Napolitano was subsequently forced into an abrupt volte-face by sectarian US politics and cretinous media-pumped fear, but she was basically right first time. The free world's counterterrorism system as it stands is working as well as anyone could reasonably ask for.

In the end, the correct response to efforts like those of Mr Mutallab and his incendiary undergarments is not panic and more security, but laughter - much as one might also laugh at the idiotic bum-kamikaze whose efforts, erm, backfired so messily in Saudi Arabia last summer.

Mr Mutallab should go down in history not as the underpants bomber, but simply as the completely pants bomber. ®

*Mutallab, quite apart from having a rubbish bomb which he should have known probably wouldn't work (he didn't study proper engineering as widely reported, but "Engineering with Business Finance") committed several other blunders. He should have tried to blow the plane up at height, not at low level; doubtless the idea was to bring the plane down into an urban area, but if Mutallab had been a real engineer he'd have known his pant-bomb needed all the help it could get from decompression. Then, he shouldn't have triggered his device such that everyone could see what he was doing and that he was responsible for it. He shouldn't have told his family he was off to become an extremist and cut off contact in the first place, which is what led to him being on various security-services lists - much good though that did.

All in all, a piss-poor performance even among today's generally rubbish terrorists.

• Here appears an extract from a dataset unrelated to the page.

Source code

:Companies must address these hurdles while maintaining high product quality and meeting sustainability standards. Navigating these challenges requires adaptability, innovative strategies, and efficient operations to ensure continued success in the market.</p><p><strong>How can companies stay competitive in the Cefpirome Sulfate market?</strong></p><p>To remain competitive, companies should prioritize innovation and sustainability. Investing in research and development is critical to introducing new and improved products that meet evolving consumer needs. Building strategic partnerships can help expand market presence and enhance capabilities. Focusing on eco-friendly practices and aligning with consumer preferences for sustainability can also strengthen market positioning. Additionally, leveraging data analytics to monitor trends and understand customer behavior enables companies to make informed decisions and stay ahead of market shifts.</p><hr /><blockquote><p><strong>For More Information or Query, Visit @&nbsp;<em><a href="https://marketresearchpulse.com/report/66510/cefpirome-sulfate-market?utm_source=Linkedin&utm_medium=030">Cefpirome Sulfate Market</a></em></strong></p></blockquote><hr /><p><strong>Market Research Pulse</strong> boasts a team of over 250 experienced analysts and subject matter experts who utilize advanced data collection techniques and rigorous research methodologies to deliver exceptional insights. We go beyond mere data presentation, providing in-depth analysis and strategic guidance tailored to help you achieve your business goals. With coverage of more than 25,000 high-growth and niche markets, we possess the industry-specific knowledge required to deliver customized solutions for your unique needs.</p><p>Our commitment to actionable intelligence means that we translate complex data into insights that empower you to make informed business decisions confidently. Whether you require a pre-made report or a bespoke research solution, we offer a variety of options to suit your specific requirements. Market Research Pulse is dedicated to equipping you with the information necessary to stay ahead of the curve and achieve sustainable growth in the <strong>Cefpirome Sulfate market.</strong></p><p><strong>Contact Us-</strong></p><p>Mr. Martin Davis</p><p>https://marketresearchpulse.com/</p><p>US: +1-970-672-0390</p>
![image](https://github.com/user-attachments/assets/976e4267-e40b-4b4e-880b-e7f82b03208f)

Lewis Page went through a lot of quite stressful training and preparation to battle the terrorist threat before being assigned as a military bomb-disposal operator in support of the UK police from 2001-04. He has still never got over the disappointment of finding out just how incredibly rare it is, as a bomb-disposal man in mainland Britain, to encounter a terrorist/criminal bomb of any significance at all, let alone one which has not already either gone off or failed to do so.

You get a special tie if you ever do encounter such a device.

NB: Any terrorists reading this should be aware that an essential precaution has been left out of all the bombing plans above, without which any attack is 90 per cent or more likely to fail due to a classified security tactic in use by the UK (and presumably the US).